* Records shown
■ ■ ■ ■

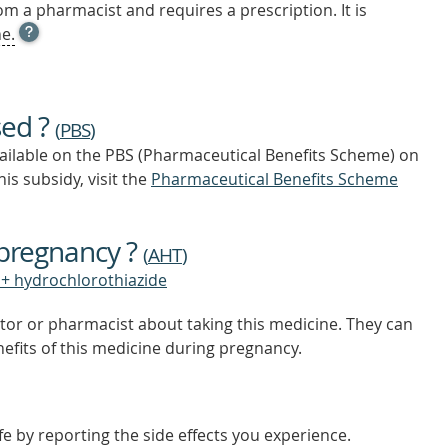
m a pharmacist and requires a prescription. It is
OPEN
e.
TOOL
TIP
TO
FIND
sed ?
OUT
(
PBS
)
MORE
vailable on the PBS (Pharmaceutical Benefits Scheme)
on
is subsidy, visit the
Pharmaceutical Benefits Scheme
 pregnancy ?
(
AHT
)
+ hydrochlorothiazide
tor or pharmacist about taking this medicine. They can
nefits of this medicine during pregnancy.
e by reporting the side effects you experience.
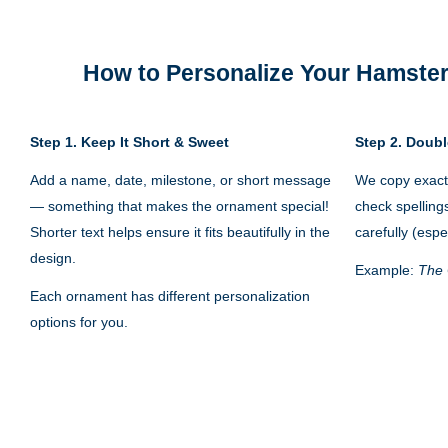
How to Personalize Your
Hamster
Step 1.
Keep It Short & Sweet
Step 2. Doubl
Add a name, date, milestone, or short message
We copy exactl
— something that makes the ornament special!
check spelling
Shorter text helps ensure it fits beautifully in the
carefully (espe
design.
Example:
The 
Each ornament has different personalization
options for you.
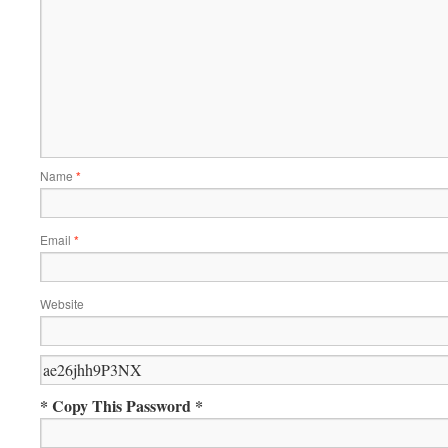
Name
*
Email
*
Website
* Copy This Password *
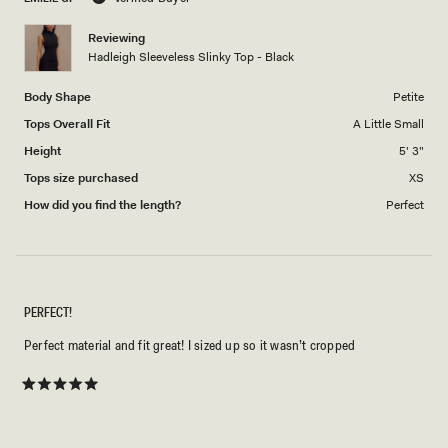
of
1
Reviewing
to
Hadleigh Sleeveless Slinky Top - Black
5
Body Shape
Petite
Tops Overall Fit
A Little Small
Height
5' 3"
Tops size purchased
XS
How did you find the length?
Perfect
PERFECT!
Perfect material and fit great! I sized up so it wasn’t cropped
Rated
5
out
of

■ ■ ■ ■

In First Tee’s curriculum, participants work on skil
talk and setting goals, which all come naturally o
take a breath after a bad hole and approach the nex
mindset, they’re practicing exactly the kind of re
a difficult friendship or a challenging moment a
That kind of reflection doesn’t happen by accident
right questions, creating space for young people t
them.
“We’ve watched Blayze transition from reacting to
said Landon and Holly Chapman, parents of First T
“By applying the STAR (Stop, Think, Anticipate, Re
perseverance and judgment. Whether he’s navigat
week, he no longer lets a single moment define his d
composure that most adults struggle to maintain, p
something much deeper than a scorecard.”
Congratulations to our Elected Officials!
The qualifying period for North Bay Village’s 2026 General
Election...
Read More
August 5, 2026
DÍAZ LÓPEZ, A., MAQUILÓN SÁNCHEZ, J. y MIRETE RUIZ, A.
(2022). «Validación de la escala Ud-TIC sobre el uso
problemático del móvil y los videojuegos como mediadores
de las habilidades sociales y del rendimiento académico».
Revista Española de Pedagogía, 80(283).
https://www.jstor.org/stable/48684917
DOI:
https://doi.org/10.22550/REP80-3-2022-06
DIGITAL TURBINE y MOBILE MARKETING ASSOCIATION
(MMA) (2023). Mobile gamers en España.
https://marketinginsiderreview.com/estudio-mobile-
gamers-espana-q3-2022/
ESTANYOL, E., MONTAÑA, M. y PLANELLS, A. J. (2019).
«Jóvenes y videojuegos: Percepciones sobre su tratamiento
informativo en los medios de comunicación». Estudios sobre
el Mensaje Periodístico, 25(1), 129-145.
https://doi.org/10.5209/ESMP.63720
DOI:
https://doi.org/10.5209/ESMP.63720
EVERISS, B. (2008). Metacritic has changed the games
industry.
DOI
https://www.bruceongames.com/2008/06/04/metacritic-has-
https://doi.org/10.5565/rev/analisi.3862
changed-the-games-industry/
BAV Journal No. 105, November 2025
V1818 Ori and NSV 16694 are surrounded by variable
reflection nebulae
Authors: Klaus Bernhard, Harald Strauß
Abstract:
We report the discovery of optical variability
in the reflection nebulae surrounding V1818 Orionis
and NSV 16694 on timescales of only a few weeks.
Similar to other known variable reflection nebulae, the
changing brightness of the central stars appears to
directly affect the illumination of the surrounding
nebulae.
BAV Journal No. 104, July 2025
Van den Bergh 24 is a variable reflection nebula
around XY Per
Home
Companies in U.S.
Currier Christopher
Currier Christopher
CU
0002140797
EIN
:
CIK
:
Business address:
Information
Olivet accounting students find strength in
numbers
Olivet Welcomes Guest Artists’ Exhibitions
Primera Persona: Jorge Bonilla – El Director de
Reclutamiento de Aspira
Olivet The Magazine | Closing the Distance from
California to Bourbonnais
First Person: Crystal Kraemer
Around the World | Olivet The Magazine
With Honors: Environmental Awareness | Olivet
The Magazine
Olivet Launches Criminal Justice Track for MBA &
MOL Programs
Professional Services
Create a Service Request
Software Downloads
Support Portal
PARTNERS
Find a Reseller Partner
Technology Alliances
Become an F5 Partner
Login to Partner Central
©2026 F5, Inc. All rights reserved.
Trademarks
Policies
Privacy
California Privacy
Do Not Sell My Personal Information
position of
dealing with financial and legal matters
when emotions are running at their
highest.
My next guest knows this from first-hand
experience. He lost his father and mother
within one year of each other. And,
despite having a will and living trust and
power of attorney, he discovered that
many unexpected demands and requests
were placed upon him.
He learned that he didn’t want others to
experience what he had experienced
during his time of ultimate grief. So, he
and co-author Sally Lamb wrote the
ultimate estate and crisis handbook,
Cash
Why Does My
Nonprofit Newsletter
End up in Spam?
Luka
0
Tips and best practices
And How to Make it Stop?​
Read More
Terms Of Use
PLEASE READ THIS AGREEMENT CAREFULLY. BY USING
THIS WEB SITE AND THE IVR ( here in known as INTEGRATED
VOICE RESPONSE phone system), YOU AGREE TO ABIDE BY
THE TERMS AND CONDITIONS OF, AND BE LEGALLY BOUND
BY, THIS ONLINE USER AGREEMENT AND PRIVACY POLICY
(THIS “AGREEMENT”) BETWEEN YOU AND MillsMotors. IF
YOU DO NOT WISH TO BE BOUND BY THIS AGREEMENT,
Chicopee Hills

■ ■ ■ ■

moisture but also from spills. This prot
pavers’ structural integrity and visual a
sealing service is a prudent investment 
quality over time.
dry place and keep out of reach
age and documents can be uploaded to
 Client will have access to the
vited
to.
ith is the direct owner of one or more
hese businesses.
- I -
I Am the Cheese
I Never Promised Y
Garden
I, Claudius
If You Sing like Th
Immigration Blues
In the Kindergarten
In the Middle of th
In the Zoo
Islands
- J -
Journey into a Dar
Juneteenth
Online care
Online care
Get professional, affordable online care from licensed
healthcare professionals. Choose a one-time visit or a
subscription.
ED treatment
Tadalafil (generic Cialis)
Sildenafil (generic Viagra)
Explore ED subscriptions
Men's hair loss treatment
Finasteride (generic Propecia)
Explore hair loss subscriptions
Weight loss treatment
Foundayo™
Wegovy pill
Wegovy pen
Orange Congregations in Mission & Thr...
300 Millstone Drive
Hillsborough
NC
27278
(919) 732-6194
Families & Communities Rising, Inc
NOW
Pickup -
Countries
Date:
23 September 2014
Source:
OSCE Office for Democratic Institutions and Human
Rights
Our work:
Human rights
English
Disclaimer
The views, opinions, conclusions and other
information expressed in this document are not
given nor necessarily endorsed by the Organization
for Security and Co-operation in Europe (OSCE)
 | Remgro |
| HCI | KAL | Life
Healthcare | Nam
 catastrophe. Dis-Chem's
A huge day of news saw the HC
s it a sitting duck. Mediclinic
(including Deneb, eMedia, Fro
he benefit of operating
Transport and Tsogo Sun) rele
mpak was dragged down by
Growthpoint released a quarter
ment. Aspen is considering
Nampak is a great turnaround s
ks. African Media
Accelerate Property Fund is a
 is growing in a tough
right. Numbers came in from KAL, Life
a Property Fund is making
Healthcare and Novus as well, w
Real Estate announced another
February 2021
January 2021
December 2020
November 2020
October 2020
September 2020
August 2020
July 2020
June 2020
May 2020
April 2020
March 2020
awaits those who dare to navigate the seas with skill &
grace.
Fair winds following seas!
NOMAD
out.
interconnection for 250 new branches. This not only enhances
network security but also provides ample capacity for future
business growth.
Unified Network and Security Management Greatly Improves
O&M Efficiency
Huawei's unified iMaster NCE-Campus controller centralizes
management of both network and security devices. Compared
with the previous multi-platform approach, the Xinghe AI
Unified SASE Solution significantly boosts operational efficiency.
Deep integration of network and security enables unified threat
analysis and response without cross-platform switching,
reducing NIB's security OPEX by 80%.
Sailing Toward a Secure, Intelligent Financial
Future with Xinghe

■ ■ ■ ■

Throughout the data above, count the lines where the word "gamers" occurs, and report that figure alone.

2